CHICAGO — David DeJesus was out having lunch with his wife on Monday when the Cubs outfielder realized he has missed a call from team president Theo Epstein. Kim DeJesus told her husband, "You probably got traded."

Two hours later, David DeJesus was standing outside the third base dugout at Wrigley Field, exchanging hugs with his now-former teammates and trudging across the field to the first base dugout to join the Nationals, having indeed been traded just before the two clubs opened a four-game series.

"It's different," he said. "I couldn't even find my way to the locker room. I've never been on this side of the field, so I had to go upstairs. I was like: 'Do I go up the stairs? Or is there another way around?' It was kind of surreal, but I got through it OK."

Seeking yet another upgrade to their unproductive bench, the Nationals acquired DeJesus in a waiver-claim trade for a player to be named later, then released fellow outfielder Roger Bernadina to clear space on their 25-man roster.

The Nationals believe DeJesus can provide a boost down the stretch, counting on his track record for offensive production. The 33-year-old boasts a .279 batting average and .354 on-base percentage in 11 seasons with the Royals, Athletics and Cubs. He was hitting .250 with six homers, 27 RBI and a .330 on-base percentage in 84 games this season, playing mostly center field.

**WORK TO COMPLETE:**
#1 In the DeJesus trade article, can you copy the part that opens with the words containing "Two hours later, David" and closes with "a four-game series.", substituting "the ballpark" for "Wrigley Field"?
#2 According to the DeJesus trade article, which outfielder did the Nationals release to open a spot on their 25-man roster?
The material has no role in any of this.

**INFORMATION:**
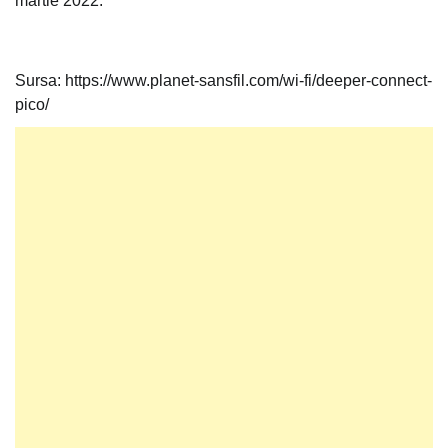
martie 2022.
Sursa: https://www.planet-sansfil.com/wi-fi/deeper-connect-
pico/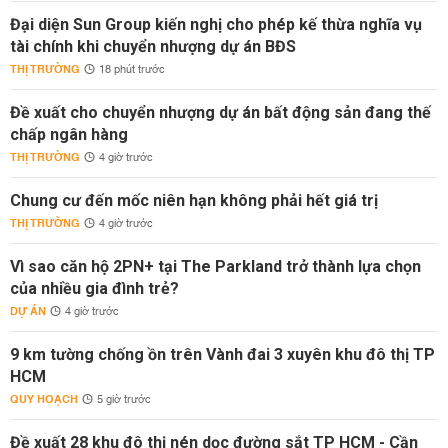
Đại diện Sun Group kiến nghị cho phép kế thừa nghĩa vụ
tài chính khi chuyển nhượng dự án BĐS
THỊ TRƯỜNG
18 phút trước
Đề xuất cho chuyển nhượng dự án bất động sản đang thế
chấp ngân hàng
THỊ TRƯỜNG
4 giờ trước
Chung cư đến mốc niên hạn không phải hết giá trị
THỊ TRƯỜNG
4 giờ trước
Vì sao căn hộ 2PN+ tại The Parkland trở thành lựa chọn
của nhiều gia đình trẻ?
DỰ ÁN
4 giờ trước
9 km tường chống ồn trên Vành đai 3 xuyên khu đô thị TP
HCM
QUY HOẠCH
5 giờ trước
Đề xuất 28 khu đô thị nén dọc đường sắt TP HCM - Cần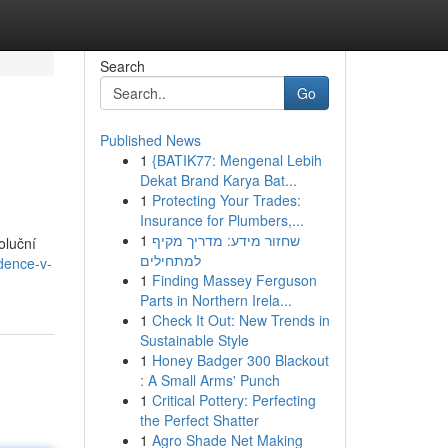
Search
Go
Published News
1
{BATIK77: Mengenal Lebih
Dekat Brand Karya Bat...
1
Protecting Your Trades:
Insurance for Plumbers,...
1
שחזור מידע: מדריך מקיף
oluční
למתחילים
dence-v-
1
Finding Massey Ferguson
Parts in Northern Irela...
1
Check It Out: New Trends in
Sustainable Style
1
Honey Badger 300 Blackout
: A Small Arms' Punch
1
Critical Pottery: Perfecting
the Perfect Shatter
1
Agro Shade Net Making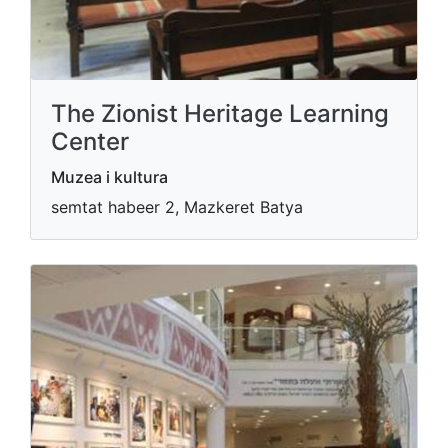
The Zionist Heritage Learning
Center
Muzea i kultura
semtat habeer 2, Mazkeret Batya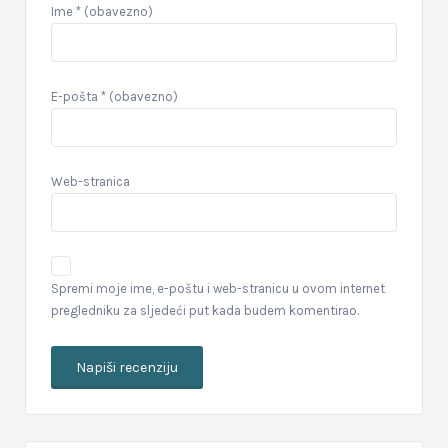
Ime
* (obavezno)
E-pošta
* (obavezno)
Web-stranica
Spremi moje ime, e-poštu i web-stranicu u ovom internet
pregledniku za sljedeći put kada budem komentirao.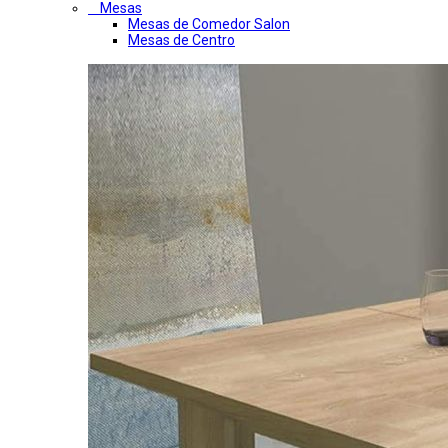
Mesas
Mesas de Comedor Salon
Mesas de Centro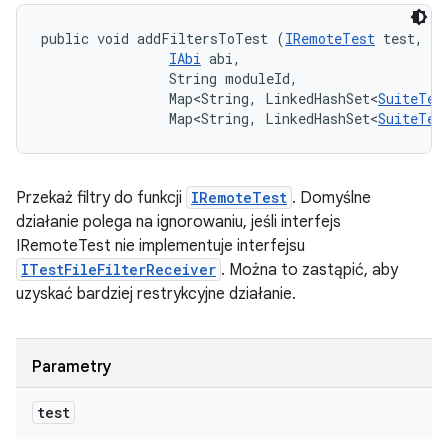
public void addFiltersToTest (
IRemoteTest
 test, 

IAbi
 abi, 

                String moduleId, 

                Map<String, LinkedHashSet<
SuiteTes
                Map<String, LinkedHashSet<
SuiteTes
Przekaż filtry do funkcji
IRemoteTest
. Domyślne
działanie polega na ignorowaniu, jeśli interfejs
IRemoteTest nie implementuje interfejsu
ITestFileFilterReceiver
. Można to zastąpić, aby
uzyskać bardziej restrykcyjne działanie.
Parametry
test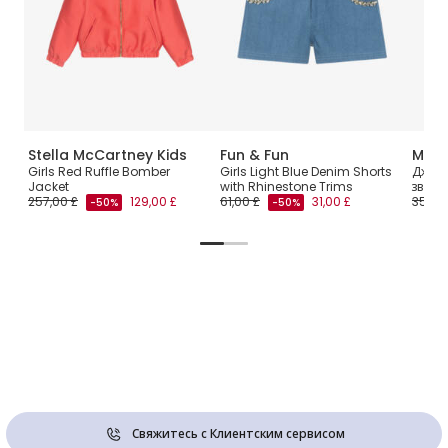
Stella McCartney Kids
Fun & Fun
Mayo
Girls Red Ruffle Bomber
Girls Light Blue Denim Shorts
Джинс
Jacket
with Rhinestone Trims
звезд
257,00 £
129,00 £
61,00 £
31,00 £
35,00
-50%
-50%
Свяжитесь с Клиентским сервисом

**SOLUTIONS TO EACH TASK:**
#1
Two hours later, David DeJesus was standing outside the third base dugout at the ballpark, exchanging hugs with his now-former teammates and trudging across the field to the first base dugout to join the Nationals, having indeed been traded just before the two clubs opened a four-game series.

#2 Roger Bernadina